I’m having issues trying to compile a small DLRM model with TVM. I’ve been attempting to go via PyTorch → ONNX → TVM. Importing the network fails with an error “relay.concatenate requires all tensors have the same ndim”. I believe this may be due to the presence of strided slices in an Onnx loop, as mentioned in this PR: [Relay][Frontend][Onnx] Loop Support by jwfromm · Pull Request #6700 · apache/tvm · GitHub

@jwfromm , can you give me any pointers for where I might start looking to fix that issue with ONNX imports?

To reproduce:

git clone 'https://github.com/facebookresearch/dlrm'
cd dlrm
CUDA_VISIBLE_DEVICES= python dlrm_s_pytorch.py --save-onnx --mini-batch-size=256 --data-size=100

That should take only a few seconds and will result in a fresh onnx file with a small DLRM model trained on random data.

Add this file to the repo:

import onnx
import tvm
from tvm import relay

onnx_model = onnx.load('dlrm_s_pytorch.onnx')
onnx.checker.check_model(onnx_model)
mod, params = relay.frontend.from_onnx(onnx_model)

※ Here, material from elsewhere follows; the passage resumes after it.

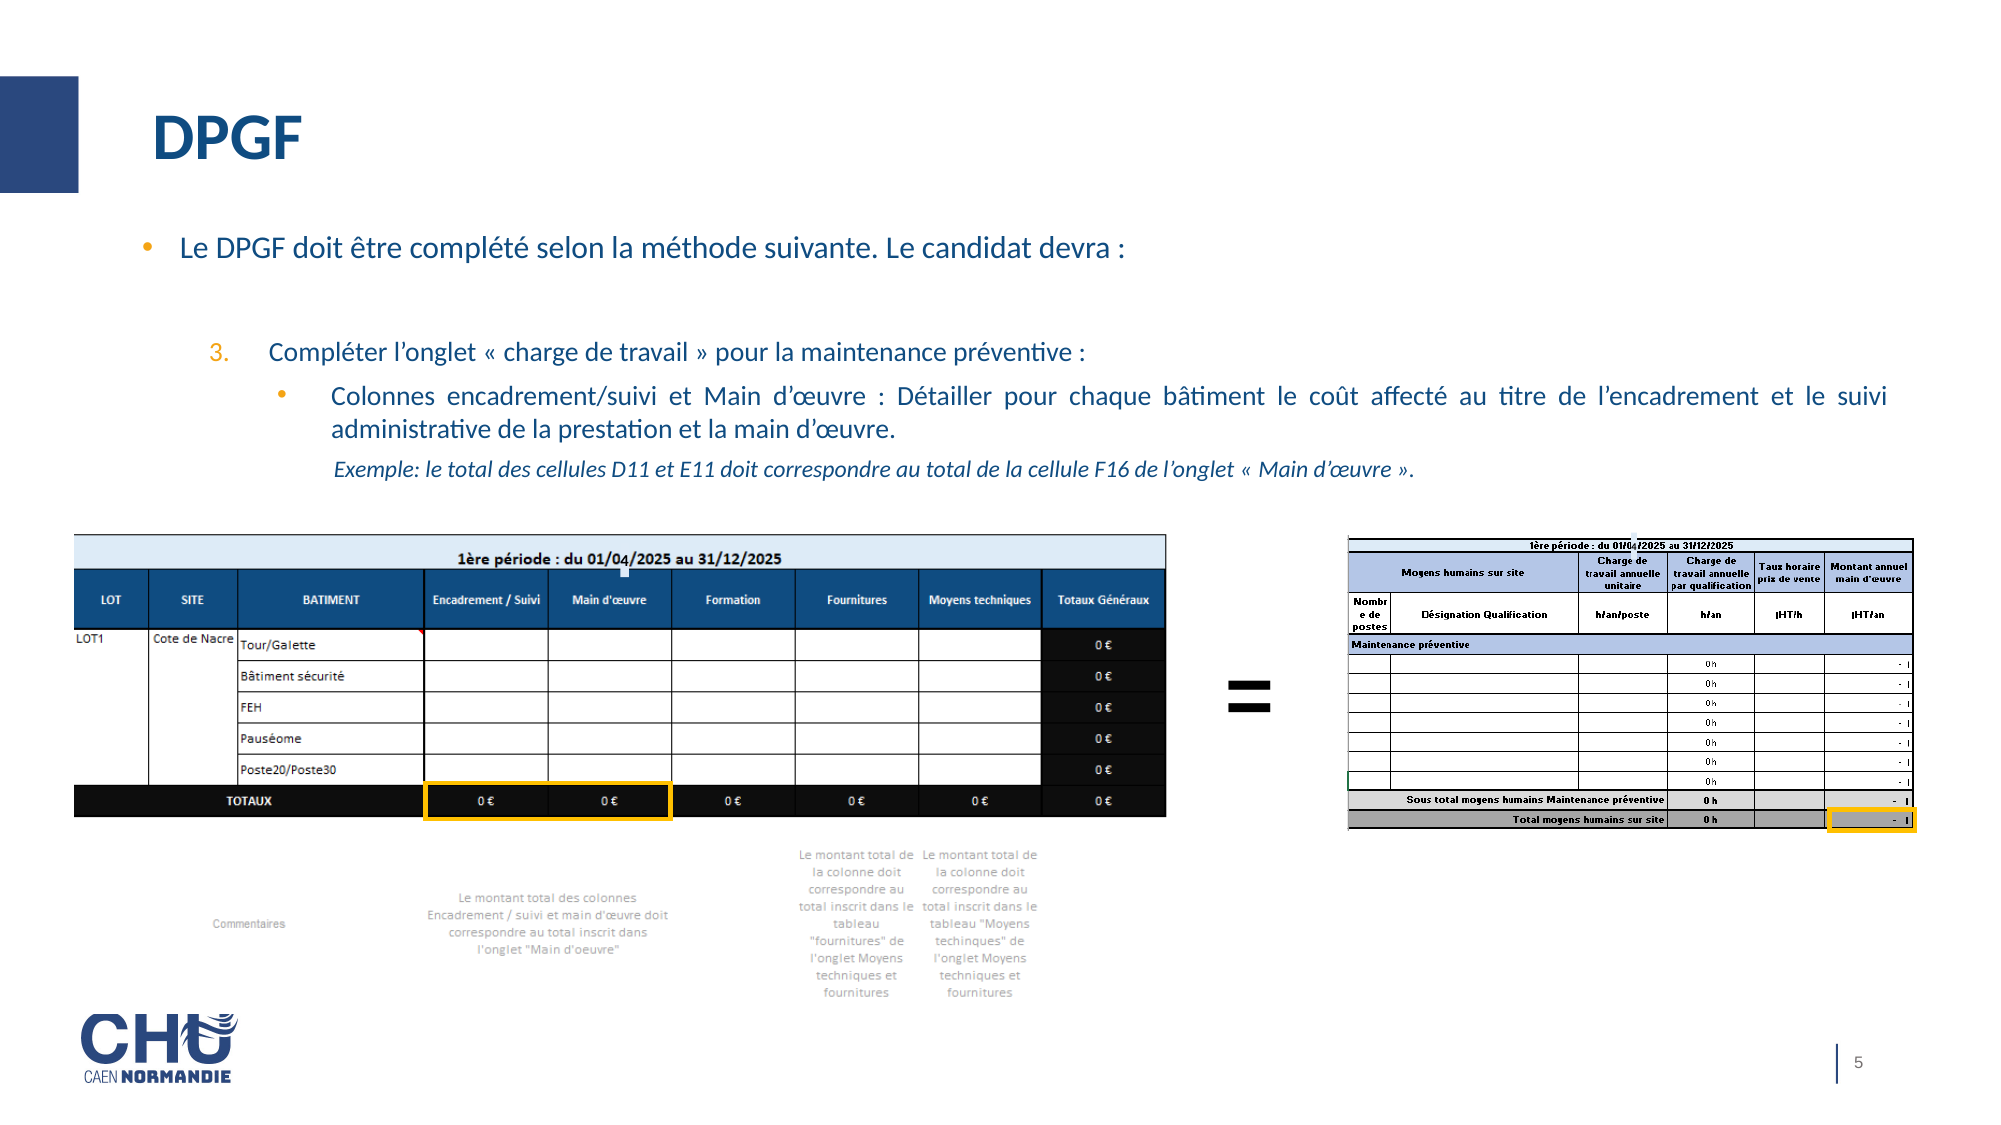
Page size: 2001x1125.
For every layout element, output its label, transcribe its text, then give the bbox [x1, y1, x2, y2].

And run it to get the error.

jwfromm · July 14, 2021, 11:14pm

Thanks for pointing this out @kazimuth. I took a look and what’s happening is that pytorch is creating technically invalid Loop nodes in that they have no output shape defined. Our current loop importer relies on this output shape info and so gets confused. I’ve changed how we import Loops in this PR to not rely on onnx output shapes and confirmed that the model imports and runs after the change. Can you give it a shot and see if it works on your end?